A. ER fractions of normoxic and ischemia-reperfusion injured hearts were subjected to Western blot analysis with an anti-δPKC antibody. Whereas ischemia (0 min reperfusion) did not induce translocation of δPKC to the ER as compared with normoxic control hearts (N), reperfusion significantly induced δPKC translocation to the ER by 5 minutes. Shown are representative Western blots (bottom) and a histogram depicting the amount of δPKC associated with the ER in heart samples (top). δPKC levels were normalized to the ER marker, calnexin. Purity of the ER fractions was confirmed by the lack of the mitochondrial marker, ANT. Student t test; * p < 0.05 vs. control normoxia. B. ER localization of δPKC as evidenced by immuno-electron microscopy.
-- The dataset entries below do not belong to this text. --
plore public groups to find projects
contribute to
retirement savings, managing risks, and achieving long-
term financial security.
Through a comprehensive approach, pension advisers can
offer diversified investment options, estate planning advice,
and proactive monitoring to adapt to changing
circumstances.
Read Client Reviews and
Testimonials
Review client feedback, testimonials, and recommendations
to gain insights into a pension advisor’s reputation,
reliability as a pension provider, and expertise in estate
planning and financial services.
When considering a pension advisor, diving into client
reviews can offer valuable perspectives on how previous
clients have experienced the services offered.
Representative electron micrographs of δPKC staining in the ER fractions from normoxic control hearts (N) and hearts subjected to 35 min of ischemia followed by 15 min of reperfusion (I/R). (magnification: × 35000). Samples were probed in the presence (+) or absence (-) of δPKC antibody. Arrows indicate δPKC-positive staining with gold particles. Quantitative data of gold particles associated with ER lumen are provided in the right histogram. Five random fields of each section from two animals were counted. The data represent mean ± SD of two animals in each group. Student t test; * p < 0.05 vs. control normoxia.